At periods of peak demand, when on-line generating units are already operating at or near their minimum cost points, and assuming that water levels in Southern’s dam reservoirs are ample, Early Bird sends impulses to Southern’s hydroelectric facilities to open the gates and generate enough power to get across the peak. Southern’s power system control center is also equipped to forecast short-term loads for the next hour, day, or week. For example, weather data from all round Southern’s four-state service area are fed into the Early Bird network several times a day to help forecast heating and air-conditioning loads.
The hourly, daily, and weekly Early Bird forecasts of upcoming load demands are used to preplan the mix of generating units to put on line and those to put on standby, to schedule maintenance, and to determine whether to exchange blocks of electricity with neighboring utilities. For instance, approximately 15 minutes prior to the beginning of an hour, Early Bird calculations as to the next hour’s generating and transmission costs are made; this information is then compared immediately with similar information obtained from adjoining utilities having interconnections with Southern’s transmission network.
If it is determined that it would be more economical for Southern to buy a “block” of electricity from an adjacent company than to generate the electricity needed itself (because at the forecasted generating rates the other company will have lower MC than Southern), then an order is placed for that unit at a price set forth in the interchange agreement between the two companies. On the other hand, if Southern’s marginal costs are lower than those of its neighbors, then it may agree to sell a block.

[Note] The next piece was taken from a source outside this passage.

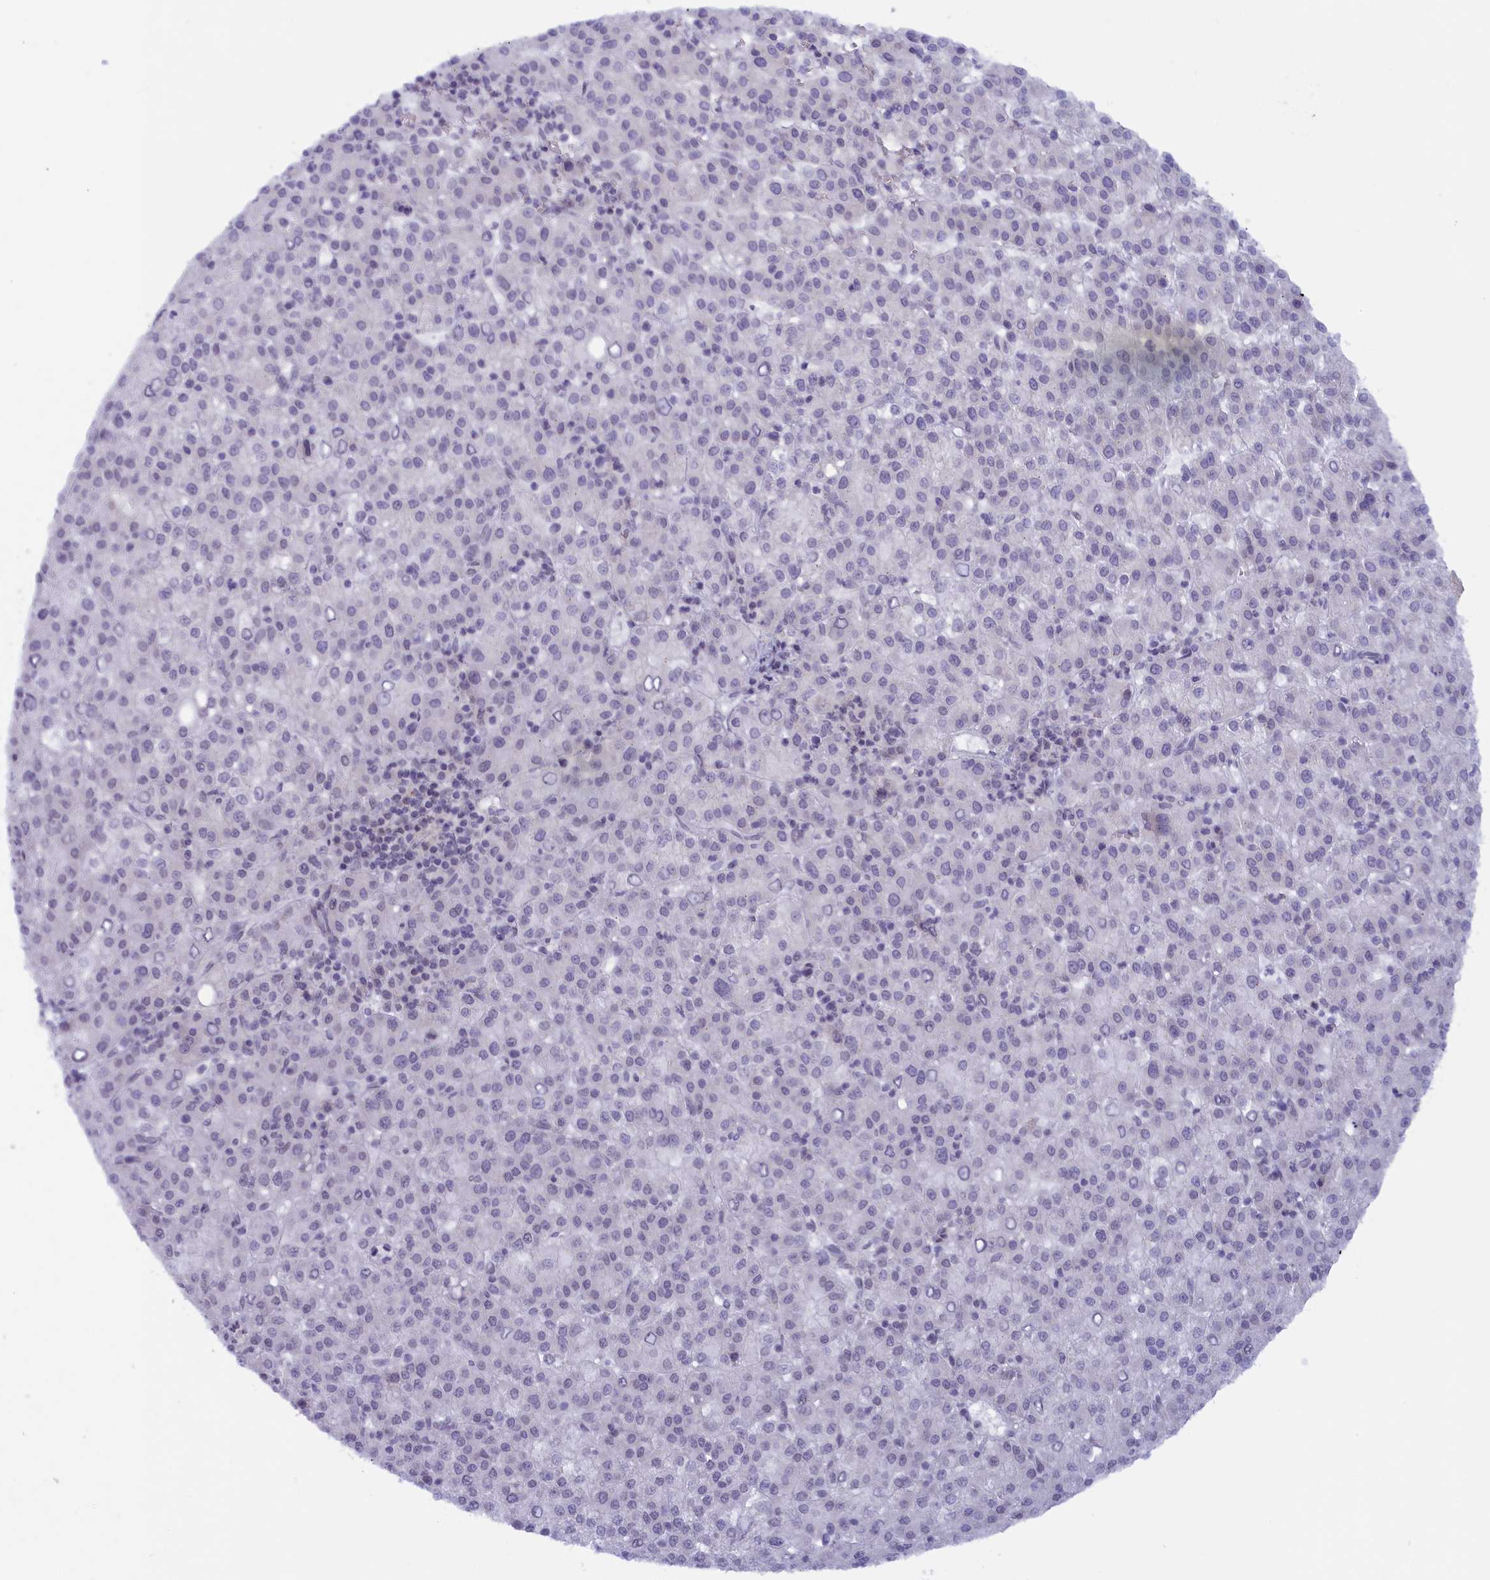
{"staining": {"intensity": "negative", "quantity": "none", "location": "none"}, "tissue": "liver cancer", "cell_type": "Tumor cells", "image_type": "cancer", "snomed": [{"axis": "morphology", "description": "Carcinoma, Hepatocellular, NOS"}, {"axis": "topography", "description": "Liver"}], "caption": "There is no significant expression in tumor cells of liver hepatocellular carcinoma.", "gene": "SEC31B", "patient": {"sex": "female", "age": 58}}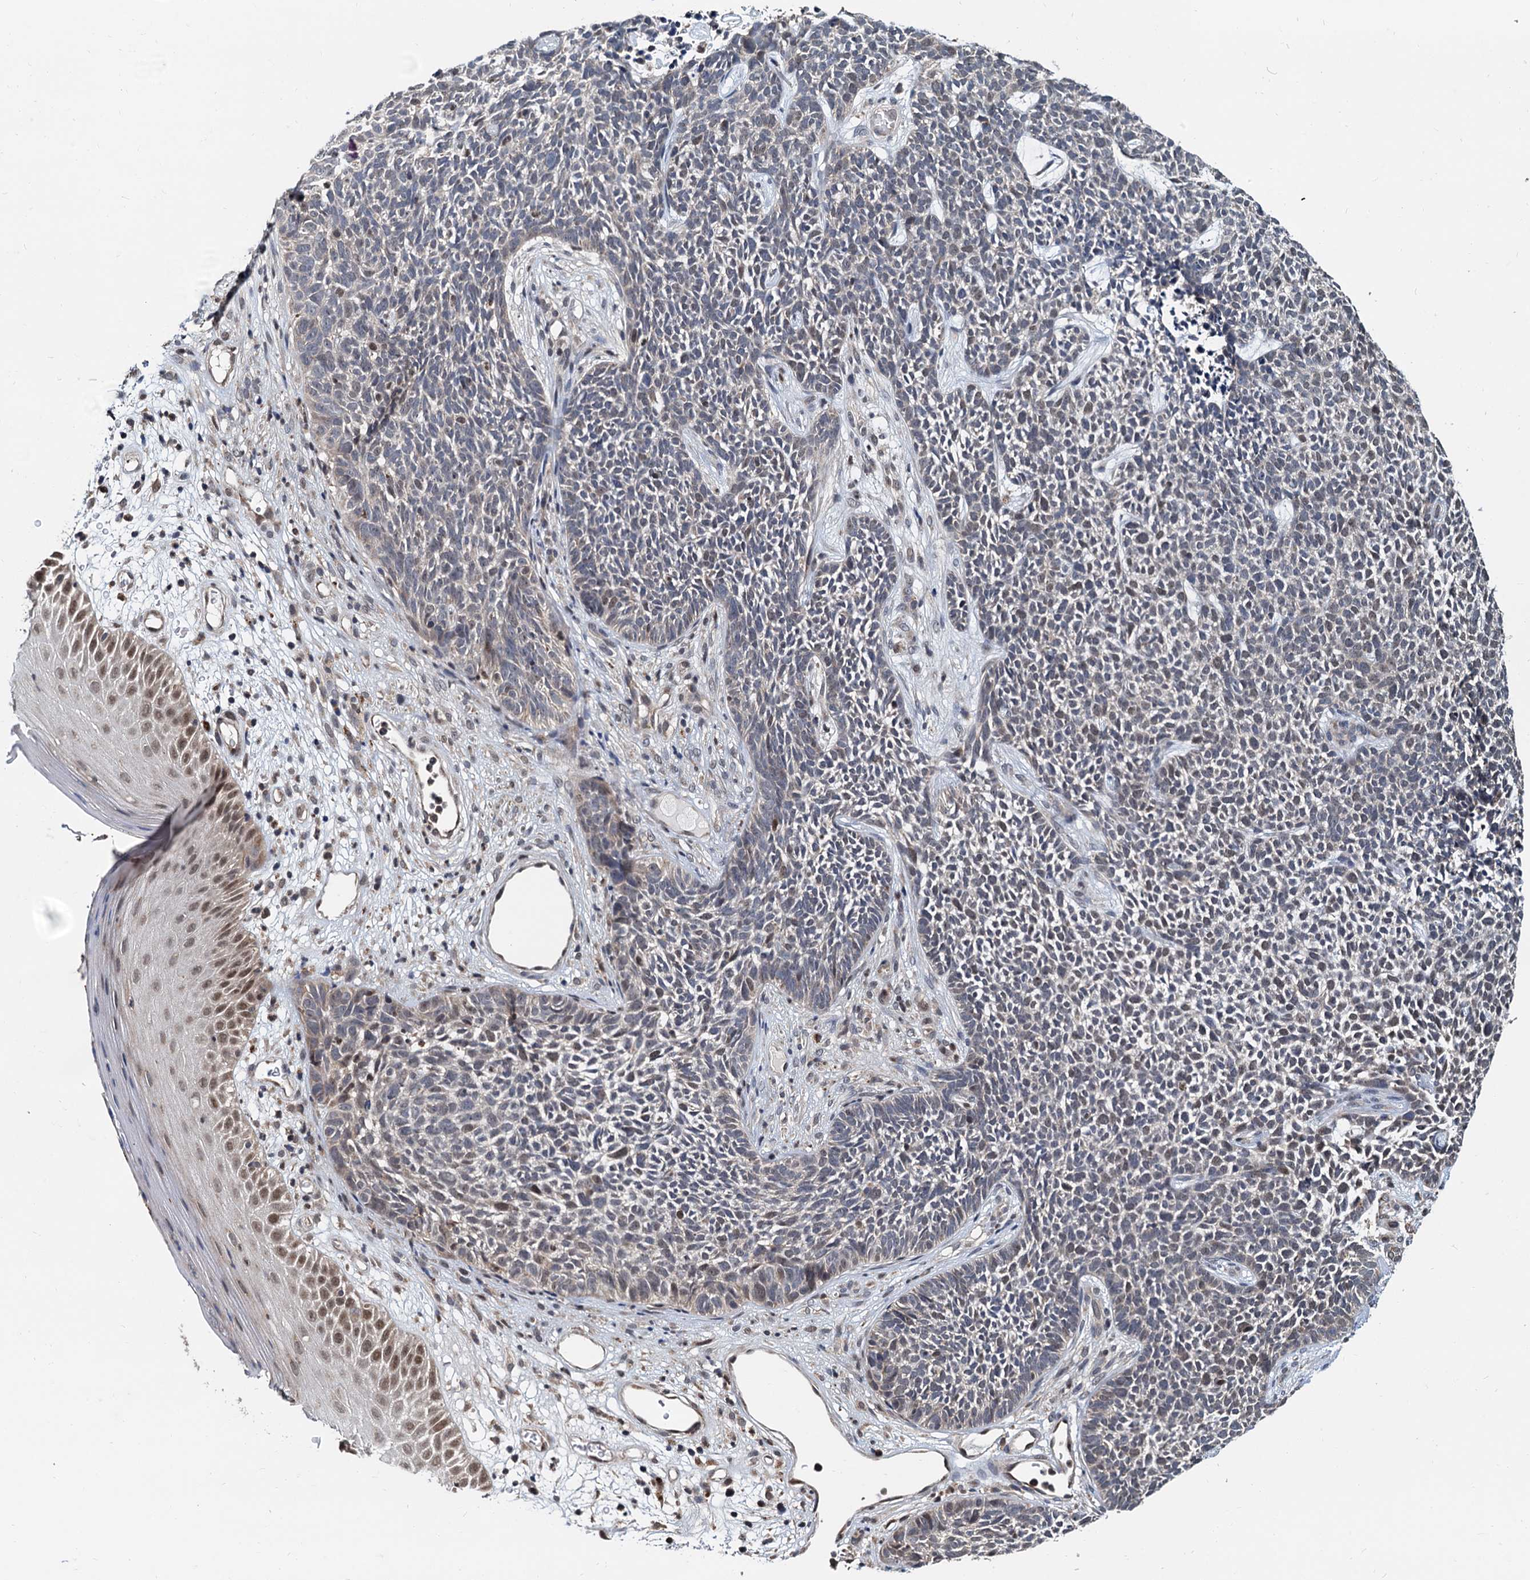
{"staining": {"intensity": "negative", "quantity": "none", "location": "none"}, "tissue": "skin cancer", "cell_type": "Tumor cells", "image_type": "cancer", "snomed": [{"axis": "morphology", "description": "Basal cell carcinoma"}, {"axis": "topography", "description": "Skin"}], "caption": "Skin cancer was stained to show a protein in brown. There is no significant positivity in tumor cells.", "gene": "MCMBP", "patient": {"sex": "female", "age": 84}}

The exchange of electricity among interconnected companies based upon marginal cost calculations is common throughout the electric utility industry. As bigger and faster computers have become available, the functions of the Early Bird system have been expanded to permit. 1. Reductions in unnecessary “load-chasing,” with resultant savings on maintenance; 2. Monitoring the current operating status of generating units, line flows, voltages, station breakers, and switches as a basis for assessing the prevailing degree of security (reliability) within the system: . Altering the dispatch criteria to allow for reducing power output at a particular facility because of unexpected air or thermal pollution, yet doing so in a way which entails the least increased costs to the system; 4. Operating hydro, steam, combustion, and nuclear generating units in a mix which seeks to minimize fuel costs; and 5. Monitoring temperatures, oil pressures, stream flows, and so on at unattended hydro stations to give early notification of potential troubles.